Suivre le succès de « Les démons », Belphegor ont été honorés du prix de la musique autrichienne d’Amadeus 2023 dans la catégorie « dure et lourde », un rare moment de reconnaissance formelle en Autriche pour un groupe qui a longtemps emprunté un chemin éloigné de l’acceptation générale. Cette distinction reconnaît leur héritage artistique et met en évidence le contraste entre leur reconnaissance et la nature transgressive de leur métier.

Réputé pour leurs rituels vivants intenses, Belphegor ont fait une tournée sans relâche à travers l’Europe, les Amériques, l’Asie, l’Australie et au-delà. Ils sont apparus à En plein air farfelu, Nœud, Étang, Hellfest, Des tonnes de roche, Rock Suède et de nombreux autres festivals de métal prestigieux. Leur présence sur scène est plus qu’une performance, c’est une cérémonie de magie et de théâtre infernal, où le son, la fumée, le sang et le feu convergent dans une communion avec l’obscurité.

Maintenant, alors que le groupe approche de son treizième album studio, une force plus profonde et plus arcanique commence à remuer. Le nombre treize porte une signification ancienne: terminaisons, seuils et passage dans l’inconnu. Enracinée dans la doctrine primordiale, le treizième sceau lierait le voile final entre les mondes, la dernière barrière entre l’ordre et le chaos.

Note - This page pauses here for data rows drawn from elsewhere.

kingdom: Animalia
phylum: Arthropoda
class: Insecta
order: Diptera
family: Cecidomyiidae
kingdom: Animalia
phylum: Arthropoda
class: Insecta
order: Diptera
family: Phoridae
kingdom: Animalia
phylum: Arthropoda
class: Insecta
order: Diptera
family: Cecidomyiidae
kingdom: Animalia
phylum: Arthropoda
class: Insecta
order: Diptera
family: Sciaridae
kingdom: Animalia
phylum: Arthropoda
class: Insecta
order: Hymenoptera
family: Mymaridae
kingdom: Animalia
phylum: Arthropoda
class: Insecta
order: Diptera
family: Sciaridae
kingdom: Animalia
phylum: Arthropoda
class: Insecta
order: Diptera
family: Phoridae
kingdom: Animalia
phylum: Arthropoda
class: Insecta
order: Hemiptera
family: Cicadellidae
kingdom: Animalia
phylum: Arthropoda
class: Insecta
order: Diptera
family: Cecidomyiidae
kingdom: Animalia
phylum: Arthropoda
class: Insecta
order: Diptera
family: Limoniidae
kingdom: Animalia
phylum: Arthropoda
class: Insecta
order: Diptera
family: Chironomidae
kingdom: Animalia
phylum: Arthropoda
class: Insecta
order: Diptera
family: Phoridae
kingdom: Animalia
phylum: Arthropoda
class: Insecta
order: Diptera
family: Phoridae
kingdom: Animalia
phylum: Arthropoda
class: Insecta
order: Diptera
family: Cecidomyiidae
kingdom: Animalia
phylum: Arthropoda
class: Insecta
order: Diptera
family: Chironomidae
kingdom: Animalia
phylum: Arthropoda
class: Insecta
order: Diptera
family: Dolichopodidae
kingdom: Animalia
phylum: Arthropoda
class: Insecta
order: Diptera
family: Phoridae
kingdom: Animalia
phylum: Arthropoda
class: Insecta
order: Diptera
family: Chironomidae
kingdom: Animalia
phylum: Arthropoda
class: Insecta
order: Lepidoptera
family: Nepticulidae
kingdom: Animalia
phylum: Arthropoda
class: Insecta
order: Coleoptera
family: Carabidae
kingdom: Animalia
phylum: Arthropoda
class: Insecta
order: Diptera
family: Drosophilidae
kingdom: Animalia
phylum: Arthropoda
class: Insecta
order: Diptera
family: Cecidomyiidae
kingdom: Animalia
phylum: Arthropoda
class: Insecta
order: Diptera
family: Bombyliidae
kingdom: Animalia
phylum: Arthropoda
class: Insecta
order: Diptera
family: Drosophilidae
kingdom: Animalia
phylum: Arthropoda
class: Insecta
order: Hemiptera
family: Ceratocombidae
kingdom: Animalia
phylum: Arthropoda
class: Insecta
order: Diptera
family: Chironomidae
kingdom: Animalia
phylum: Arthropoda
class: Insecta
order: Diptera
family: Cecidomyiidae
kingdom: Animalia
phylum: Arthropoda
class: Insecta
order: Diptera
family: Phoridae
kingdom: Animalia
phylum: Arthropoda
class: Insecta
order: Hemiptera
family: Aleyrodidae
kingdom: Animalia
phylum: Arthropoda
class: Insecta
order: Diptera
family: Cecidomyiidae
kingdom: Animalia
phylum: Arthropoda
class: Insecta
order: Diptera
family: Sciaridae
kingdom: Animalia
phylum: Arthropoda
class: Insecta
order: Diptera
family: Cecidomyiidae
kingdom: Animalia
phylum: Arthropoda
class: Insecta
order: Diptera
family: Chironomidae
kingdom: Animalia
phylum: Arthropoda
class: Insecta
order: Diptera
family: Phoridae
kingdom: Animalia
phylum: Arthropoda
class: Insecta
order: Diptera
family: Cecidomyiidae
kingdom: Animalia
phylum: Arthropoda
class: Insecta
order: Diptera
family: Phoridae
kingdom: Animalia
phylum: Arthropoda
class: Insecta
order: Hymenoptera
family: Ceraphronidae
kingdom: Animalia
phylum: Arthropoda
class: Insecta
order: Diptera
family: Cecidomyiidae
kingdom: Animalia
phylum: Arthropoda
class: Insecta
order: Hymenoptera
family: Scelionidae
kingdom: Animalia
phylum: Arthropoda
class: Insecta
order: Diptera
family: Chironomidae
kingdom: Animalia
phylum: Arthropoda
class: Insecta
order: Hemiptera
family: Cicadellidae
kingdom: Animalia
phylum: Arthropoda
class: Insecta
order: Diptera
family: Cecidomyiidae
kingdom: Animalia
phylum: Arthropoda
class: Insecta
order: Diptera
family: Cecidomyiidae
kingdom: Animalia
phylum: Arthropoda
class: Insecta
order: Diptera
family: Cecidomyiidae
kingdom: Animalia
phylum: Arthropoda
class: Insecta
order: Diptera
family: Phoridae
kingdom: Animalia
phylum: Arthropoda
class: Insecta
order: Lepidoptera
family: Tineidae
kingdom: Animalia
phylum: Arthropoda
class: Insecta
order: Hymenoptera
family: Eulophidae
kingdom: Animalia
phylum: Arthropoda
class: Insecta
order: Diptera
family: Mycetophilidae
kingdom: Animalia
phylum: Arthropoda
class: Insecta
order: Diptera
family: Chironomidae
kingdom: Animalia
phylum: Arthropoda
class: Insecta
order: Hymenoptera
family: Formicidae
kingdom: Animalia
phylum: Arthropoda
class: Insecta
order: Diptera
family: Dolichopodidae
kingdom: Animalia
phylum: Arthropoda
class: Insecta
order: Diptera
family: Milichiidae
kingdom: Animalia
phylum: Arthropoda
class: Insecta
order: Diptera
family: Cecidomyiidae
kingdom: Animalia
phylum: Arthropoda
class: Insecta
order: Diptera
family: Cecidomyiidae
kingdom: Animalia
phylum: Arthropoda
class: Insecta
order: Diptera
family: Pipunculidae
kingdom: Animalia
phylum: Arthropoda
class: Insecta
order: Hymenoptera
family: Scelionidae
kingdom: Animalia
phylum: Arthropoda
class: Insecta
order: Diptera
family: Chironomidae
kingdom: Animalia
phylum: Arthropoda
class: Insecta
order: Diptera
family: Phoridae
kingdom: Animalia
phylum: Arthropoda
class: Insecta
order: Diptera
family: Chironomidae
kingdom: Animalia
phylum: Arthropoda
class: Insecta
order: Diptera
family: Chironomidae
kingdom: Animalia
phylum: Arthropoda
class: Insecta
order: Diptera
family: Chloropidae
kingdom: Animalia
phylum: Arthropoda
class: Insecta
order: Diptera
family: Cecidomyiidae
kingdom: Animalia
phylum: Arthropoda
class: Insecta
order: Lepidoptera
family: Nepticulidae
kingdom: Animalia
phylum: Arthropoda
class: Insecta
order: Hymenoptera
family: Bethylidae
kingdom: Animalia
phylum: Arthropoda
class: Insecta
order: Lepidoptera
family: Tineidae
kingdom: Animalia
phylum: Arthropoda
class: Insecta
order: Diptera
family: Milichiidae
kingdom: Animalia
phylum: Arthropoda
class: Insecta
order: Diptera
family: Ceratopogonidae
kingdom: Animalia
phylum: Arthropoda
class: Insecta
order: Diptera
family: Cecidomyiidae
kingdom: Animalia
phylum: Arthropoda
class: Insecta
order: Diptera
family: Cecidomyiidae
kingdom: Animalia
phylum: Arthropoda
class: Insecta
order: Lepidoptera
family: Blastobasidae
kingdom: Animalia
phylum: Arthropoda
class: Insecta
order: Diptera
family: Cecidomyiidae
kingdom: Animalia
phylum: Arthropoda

Avec cette prochaine version, Belphegor se prépare à briser ce sceau, non pas à suivre, mais à diriger. Pour invoquer ce qui se trouve au-delà même de leurs propres créations précédentes: quelque chose de plus primaire, plus rituel, plus dévastateur.

Les premiers aperçus de nouveaux matériaux pointent vers une continuation du chemin artistique sombre commencée avec « Les démons »allant maintenant encore plus profondément. Le prochain album prend forme en tant que rituel ciblé: précis, sans compromis et enraciné dans la vision indubitable du groupe, la glorification du diable.

Préparer. Le chapitre suivant est imminent.